皇后ツィタの告白によってわかったこととは・・。

ルドルフ皇太子とマリー・ヴェッツェラの情死と言われ謎の死と取りざたされた『マイヤーリング』事件ですが、1889年1月30日に発生した事件から94年後の1983年3月11日のウィーンのタブロイド誌である女性の告白が紙面に載りました。その事件の真相を語ったのは、最後の皇帝カール1世の妻であり最後の皇后ツィタです。皇后ツィタはポルトガル領マデイラ島で亡命生活を送っていました。1度だけ親族の墓参りということでオーストリアのチロルを訪れていますが、63年の亡命生活に終止符をうち、ウィーンへ戻っての告白です。

最後の皇后が語る事件の真相

ルドルフ皇太子とマリー・ヴェッツェラの死・・その真相を告白したオーストリア最後の皇帝カール1世の妻ツィタは、いったいなにを語ったのでしょうが?!彼女が語ったのは、カール1世がルドルフ皇太子の父フランツ・ヨーゼフ1世から【暗殺】だったという証拠を挙げられていてカール1世に事件の真相を解明するようにと命じられていたそうです。

ところがご存知の通り、フランツ・ヨーゼフ1世の甥フランス・フェルディナント大公が殺害されるサラエボ事件が起こりそのままオーストリア=ハンガリー帝国は、第一次世界大戦へと突入しました。そのため事件の真相を解明することがうややになってしまった。ということです。最後の皇后ツィタの告白はどのような内容だったのでしょうか。もちろん皇后ツィタの告白はありましたが、この事件の真相は未だに謎のままです。

告白した内容

① ルドルフ皇太子とマリー・ヴェッツェラが死亡するという事件が発生した直後に、緘口令が敷かれた理由には暗殺ということが分かっていたもの、この事件には政府の要人が関与していることもあって、政治的混乱を招くそして政治的波及を懸念したことから緘口令が敷かれた。

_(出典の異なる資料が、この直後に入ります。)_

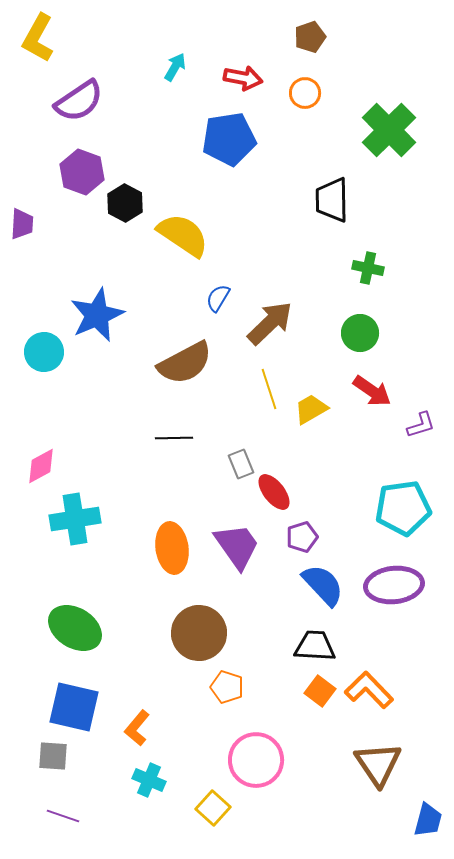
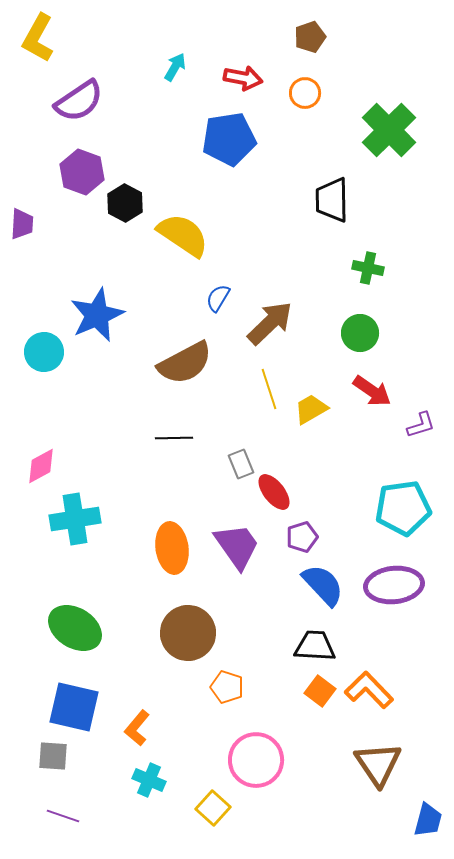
brown circle at (199, 633): moved 11 px left
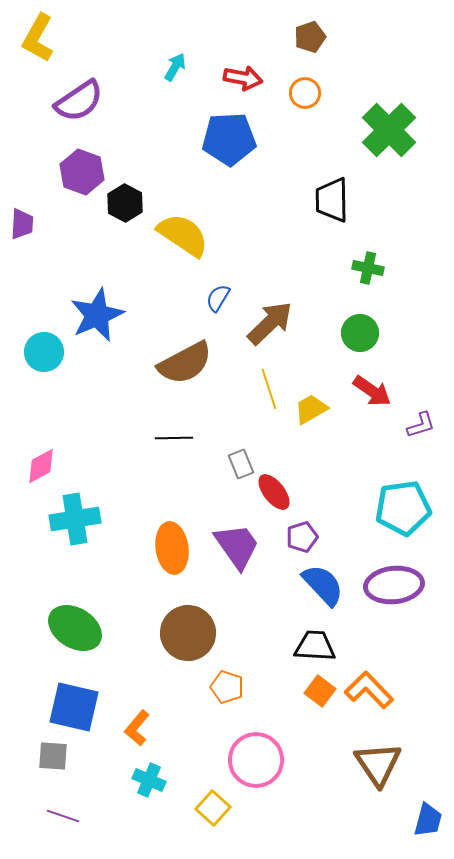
blue pentagon at (229, 139): rotated 6 degrees clockwise
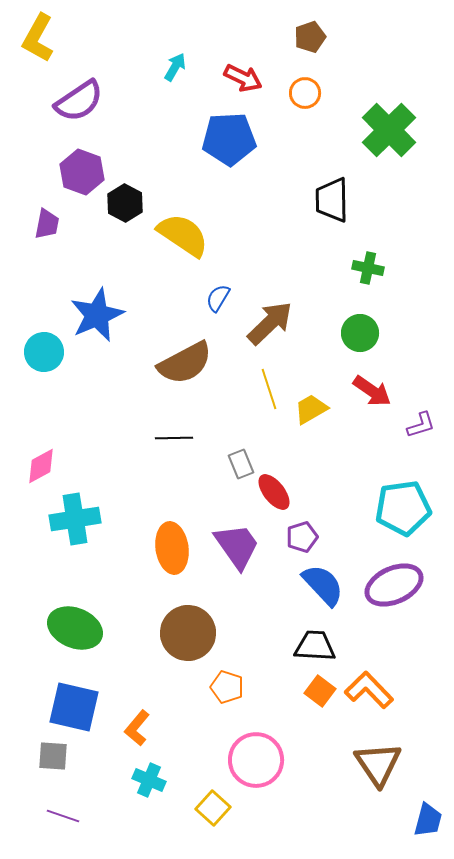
red arrow at (243, 78): rotated 15 degrees clockwise
purple trapezoid at (22, 224): moved 25 px right; rotated 8 degrees clockwise
purple ellipse at (394, 585): rotated 18 degrees counterclockwise
green ellipse at (75, 628): rotated 10 degrees counterclockwise
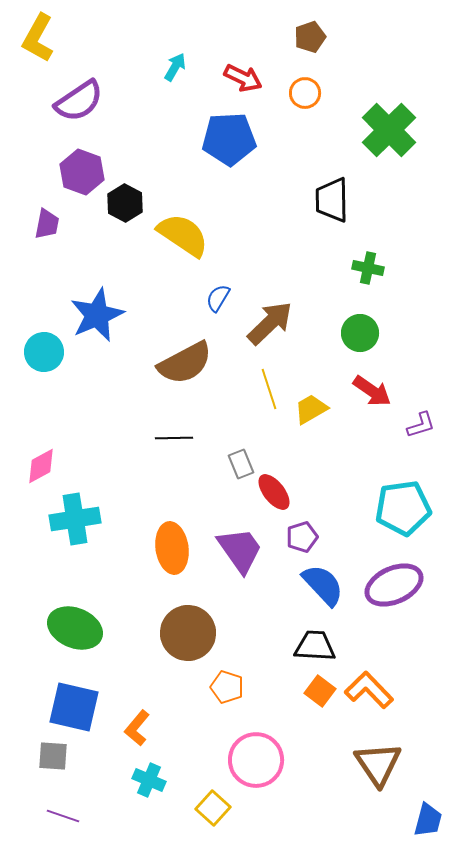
purple trapezoid at (237, 546): moved 3 px right, 4 px down
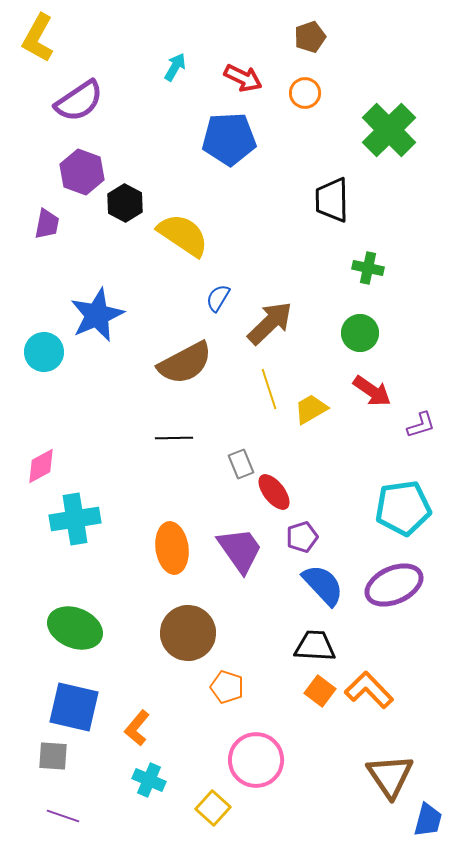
brown triangle at (378, 764): moved 12 px right, 12 px down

② ルドルフ皇太子の葬儀には、当然ながらカトリック教徒なのでローマ教皇に葬儀許可を願います。カトリック教会法で自殺は許されないことで、自殺をした場合には葬儀を執り行うことは許可されていないため、ローマ教皇からの返事はルドルフ皇太子の葬儀は拒否という返事でした。フランツ・ヨーゼフ1世が、再びローマ教皇に電報を打ちます。その電報は2千語にも及ぶ暗号でローマ教皇へ葬儀の許可得るための内容でした。すると2回目の電報を打ってからローマ教皇からすぐに葬儀許可するとの返電がきました。2回目の電報では、ルドルフ皇太子が自殺ではないという内容が説明されたことから、ローマ教皇が葬儀を許可した。

③ 事件が起きたルドルフ皇太子の別荘「マイヤーリンク」の近くに住む家具職人の目撃情報があり、事件が発生した2日後つまり2月1日に別荘の室内の片付けを命じられました。家具職人が目にしたものは、執事が聞いた銃声2発ではなくさらに多いものだった。室内はかなり荒れた状態で、家具はひっくり返り激しい争いの後の状態で、室内の壁には弾痕に血痕の痕が著しくあった。

④ 遺骸となったルドルフ皇太子を見た皇室関係者のひとりがした証言で「ルドルフ皇太子は黒い手袋をしていた。軍服の場合白い手袋のはずで、そのうえ黒い手袋のなかには綿が詰められていたことから、ルドルフの手が利かなくなっていた。」さらに他の皇室関係者が話をしたことで「事件の現場にかけつけた当局者の話」としたうえで「皇太子の右手は、手首からサーベルで切断されていた」という話。